Chronique

Grzegorz Karnas

Vanga

Grzegorz Karnas (voc), Miklós Lukács (cymbalum), Michał Jaros (b), Sebastian Frankiewicz (dms)

Label / Distribution : BMC Records

Le premier album du chanteur polonais Grzegorz Karnas pour le label Budapest Music Center, Audio Beads, avait permis la rencontre avec Miklós Lukács, virtuose du cymbalum. Pour Vanga, second témoignage de cette collaboration, la recette est la même hormis que cette fois, un trio de jeunes musiciens polonais se mesure au célèbre Hongrois. Cependant, il dénote un changement radical d’approche, laquelle se fait plus anguleuse. Aujourd’hui le violoncelle d’Adam Oleś cède la place à contrebasse sèche et agressive de Michał Jaros, jeune prodige de la scène polonaise qui devrait vite faire parler de lui dans toute l’Europe.

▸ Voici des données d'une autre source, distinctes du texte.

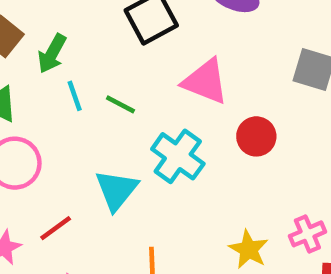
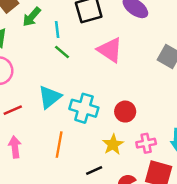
cyan line: (75, 96) -> (57, 29), moved
red circle: (256, 136) -> (125, 112), moved
cyan cross: (178, 156) -> (84, 108), moved, turned -32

Il en résulte une musique où le timbre de la voix n’occupe plus la place centrale, occupée ici par une rythmique extrêmement efficace. Le batteur Sebastian Frankiewicz propose en effet un drumming à la fois fluide et puissant, merveilleusement accordé au jeu du contrebassiste. Il n’en relègue pas pour autant Karnas au rôle secondaire d’enlumineur, mais au contraire le pousse à jouer sur sa scansion parfaite. Ainsi, « The Ballad of Revenge » (enregistré, comme le reste de Vanga, en public à l’Opus Jazz Club de Budapest) construit un groove agrémenté par Karnas d’un scat acéré qui n’exclut pas une pointe d’humour. Dans ce contexte, le jeu de Lukács évolue également ; on est loin des prises de paroles impressionnistes qui se développaient jadis au fil de morceaux longs et parfois évanescents.

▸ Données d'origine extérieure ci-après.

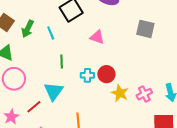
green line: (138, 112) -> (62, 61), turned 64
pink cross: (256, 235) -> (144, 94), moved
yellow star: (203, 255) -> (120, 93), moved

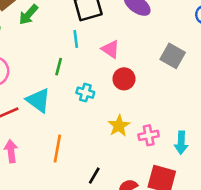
cyan line: (51, 33) -> (76, 39), moved
red circle: (106, 74) -> (124, 79), moved
cyan triangle: (54, 91) -> (38, 100), turned -45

Car Vanga offre des formats plus courts où le cymbalum joue lui aussi de sa dimension rythmique. « Słoda », permet ainsi entre Jaros et Lukács un dialogue très volontaire pimenté par la voix de Karnas, toujours extraordinairement placée ; parfois, il laisse même les deux solistes en découdre dans ce qui est à n’en pas douter le sommet de l’album. Inspiré par les fulgurances mystiques de l’Ukrainienne Baba Vanga, sorte de Nostradamus moderne douée de « visions » suite à sa cécité accidentelle, ce disque dégage la même impression mystérieuse que les précédents. Le recours à un puissant écho sur la voix, destiné à lui conférer un aspect onirique, aurait pu être désastreux : il est remarquablement géré par cet authentique instrumentiste vocal, qui en joue avec beaucoup de malice (« Heal Me Out »). Voici l’album d’un chanteur qui n’étouffe pas la créativité de ses comparses, et profite même de l’espace qu’ils créent. Le résultat, direct et collectif, le rend très agréable.